ABOUT 100% MECHANICALLY PROCESSED BAMBOO
The Bamboo plant is fast growing, highly sustainable and is naturally organic. It does not require replanting after harvest but will regenerate from its rhizome root structure. Bamboo improves soil quality and helps to rebuild eroded soil.
When processed into fibre or yarn mechanically processed bamboo requires no chemicals harmful to workers or the environment and maintains its inherently anti-bacterial properties. Environmentally friendly, bamboo based fabrics have a luxurious softness compared with cashmere.
How is Bamboo Fibre Made?
There are two ways of commercially processing the bamboo plant to create yarn and fabric.

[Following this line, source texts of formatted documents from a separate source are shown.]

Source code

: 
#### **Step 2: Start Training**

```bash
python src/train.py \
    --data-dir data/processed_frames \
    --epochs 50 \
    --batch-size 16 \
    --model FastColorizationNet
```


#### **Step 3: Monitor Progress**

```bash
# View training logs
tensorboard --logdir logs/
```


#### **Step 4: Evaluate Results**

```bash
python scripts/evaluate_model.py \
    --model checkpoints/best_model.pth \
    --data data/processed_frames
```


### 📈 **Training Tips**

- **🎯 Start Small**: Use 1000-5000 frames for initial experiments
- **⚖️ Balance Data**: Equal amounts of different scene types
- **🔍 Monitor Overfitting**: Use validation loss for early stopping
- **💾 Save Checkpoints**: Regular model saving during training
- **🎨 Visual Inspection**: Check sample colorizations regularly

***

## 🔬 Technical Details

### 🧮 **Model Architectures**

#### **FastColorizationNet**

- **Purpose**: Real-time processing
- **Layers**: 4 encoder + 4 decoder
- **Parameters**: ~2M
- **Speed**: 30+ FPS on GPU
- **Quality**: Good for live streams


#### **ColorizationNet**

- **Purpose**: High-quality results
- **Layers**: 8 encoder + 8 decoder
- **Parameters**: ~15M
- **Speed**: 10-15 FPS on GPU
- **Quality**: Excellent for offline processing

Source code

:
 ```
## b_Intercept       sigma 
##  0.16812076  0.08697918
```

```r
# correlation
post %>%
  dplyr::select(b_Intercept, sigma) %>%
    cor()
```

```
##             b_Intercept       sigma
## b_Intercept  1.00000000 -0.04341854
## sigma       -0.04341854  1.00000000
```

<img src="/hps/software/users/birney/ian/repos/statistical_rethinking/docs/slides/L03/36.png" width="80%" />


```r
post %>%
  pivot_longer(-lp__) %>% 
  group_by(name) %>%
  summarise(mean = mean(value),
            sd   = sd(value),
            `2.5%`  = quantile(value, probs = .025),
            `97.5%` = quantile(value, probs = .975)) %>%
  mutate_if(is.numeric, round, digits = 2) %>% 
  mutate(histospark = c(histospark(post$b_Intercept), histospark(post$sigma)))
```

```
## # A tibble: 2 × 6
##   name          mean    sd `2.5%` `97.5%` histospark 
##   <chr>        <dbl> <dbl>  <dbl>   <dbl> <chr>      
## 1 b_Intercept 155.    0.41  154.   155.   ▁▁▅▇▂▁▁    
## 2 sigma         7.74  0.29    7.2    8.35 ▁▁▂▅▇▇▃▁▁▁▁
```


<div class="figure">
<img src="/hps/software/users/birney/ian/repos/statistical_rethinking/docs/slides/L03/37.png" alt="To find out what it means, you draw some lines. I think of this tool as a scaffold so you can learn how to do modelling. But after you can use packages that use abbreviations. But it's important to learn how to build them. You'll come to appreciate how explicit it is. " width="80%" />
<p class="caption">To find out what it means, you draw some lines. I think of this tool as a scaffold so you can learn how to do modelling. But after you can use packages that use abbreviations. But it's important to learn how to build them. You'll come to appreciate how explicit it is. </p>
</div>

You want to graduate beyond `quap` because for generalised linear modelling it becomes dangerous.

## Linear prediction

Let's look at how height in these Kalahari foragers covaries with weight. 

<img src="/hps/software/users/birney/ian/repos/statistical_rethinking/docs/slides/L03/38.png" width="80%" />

The first is a mechanical process, creating what is informally called bamboo linen, and the second, more popular approach, is the chemical process used for producing rayon or viscose fabric.
Mechanically processed bamboo facts
Mechanically produced bamboo fabric requires no chemicals, pesticides or fungicides.
Using a process similar to the one that produces linen from flax, bamboo fibres are raked ad combed into long strands, thereby preserving their anti-bacterial and anti- fungal characteristics. The fibres are then drawn out and spun into a yarn that is silky smooth to touch. Because of the smooth and round structure of its fibres, mechanically processed bamboo clothing is soft and non-irritating even to sensitive skin. Far more costly and time consuming to produce than chemically processed bamboo, our 100% mechanically processed bamboo linen fabric feels similar to cashmere. It is anti-bacterial and anti-fungal, anti-static, breathable and thermal regulating (keeps you cool in hot weather and warm in cool weather) even after multiple washes.
Chemically processed bamboo facts
The method for producing bamboo rayon fibre requires a series of steps similar to those used for other rayon fabrics.
The chemical manufacturing process used to produce fabric from wood cellulose has been modified to produce bamboo cellulose. The process uses chemical solvents to dissolve the bamboo cellulose into a viscose solution.
Hydrogen peroxide is added as a stabilizer and the solution is forced through spinnerets into a hardening bath which causes thin streams of viscose bamboo solution to harden into bamboo cellulose fibre threads.
The hardening bath is usually a solution of water and methanol, ethanol or a similar alcohol. The regenerated bamboo fibre threads can then be spun into bamboo yarn for weaving into fabric.